Toujours au XVIe siècle,quelques années plus tard, dans une autre localité, des paysans découvrirent le corps sanglant et horriblement mutilé d'un jeune garçon de quinze ans. Deux loups, qui s'acharnaient sur le cadavre, s'enfuirent dans les taillis quand les hommes s'approchèrent. En poursuivant les bêtes sauvages, ils tombèrent sur un homme à demi nu accroupi dans les buissons.

La créature avait un aspect bestial avec sa barbe, ses cheveux longs et ses ongles immenses auxquels étaient encore accrochés des lambeaux de chair sanguinolents. L'homme s'appelait Jacques Rollet. C'était un simple d'esprit un peu cannibale : il était en train de déchiqueter le corps du jeune garçon. Il est certain que Rollet se prenait pour un loup et que, sous l'emprise de cette folie, il avait tué et dévoré plusieurs personnes. Il fut condamné à mort.

Enfin, lors du XXe siècle, plusieurs affaires ont été liées au mythe du loup-garou : l’affaire de la « bête de Sarlat », en Dordogne, jamais élucidée ; l’affaire de la « bête de Senonges » dans les Vosges qui en 1994 égorgea plus de 80 animaux ; l’affaire de la « bête du Valais », en Suisse, jamais élucidée ; l’affaire de la « bête de Noth », en Suisse, jamais élucidée ; en 1925, la population d'Uttenheim (bas Rhin) soutint un garde champêtre, accusé d'avoir tué un enfant qui s'était transformé en loup garou !!

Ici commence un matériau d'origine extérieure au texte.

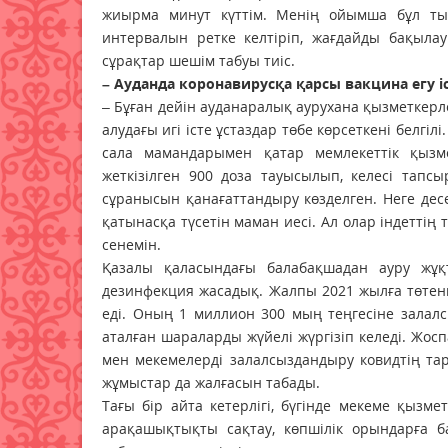
жиырма минут күттім. Менің ойымша бұл тым 
интервалын ретке келтіріп, жағдайды бақыл
сұрақтар шешім табуы тиіс.
– Ауданда коронавирусқа қарсы вакцина егу 
– Бұған дейін ауданаралық аурухана қызметкерл
алудағы игі істе ұстаздар төбе көрсеткені белгіл
сала мамандарымен қатар мемлекеттік қызм
жеткізілген 900 доза тауысылып, келесі тапс
сұранысын қанағаттандыру көзделген. Неге дес
қатынасқа түсетін маман иесі. Ал олар індеттің
сенемін.
Қазалы қаласындағы балабақшадан ауру жұқ
дезинфекция жасадық. Жалпы 2021 жылға төтен
еді. Оның 1 миллион 300 мың теңгесіне залал
аталған шараларды жүйелі жүргізіп келеді. Жосп
мен мекемелерді залалсыздандыру ковидтің та
жұмыстар да жалғасын табады.
Тағы бір айта кетерлігі, бүгінде мекеме қызм
арақашықтықты сақтау, көпшілік орындарға б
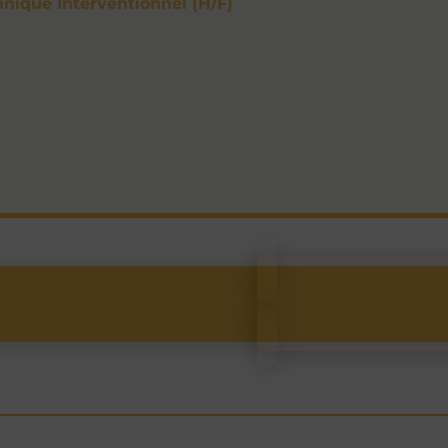
hnique Interventionnel (H/F)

Un cantonnier de Saint André de Briouze, se constitua prisonnier en 1948, après avoir tué un sorcier jeteur de sorts et loup garou. Très récemment, le journal Courrier international du 6 novembre 2003 - n° 679, rapporte ces témoignages insolites tenus devant le tribunal criminel de Lausanne (Suisse) où un homme est poursuivi pour avoir massacré son épouse à coups de couteau : « J’ai vu ses canines pousser. Elles dégageaient une odeur étrange. Comme celle d’un loup-garou ». L’accusé a conservé « un contact avec la réalité », indiqua de son côté l’expert psychiatrique.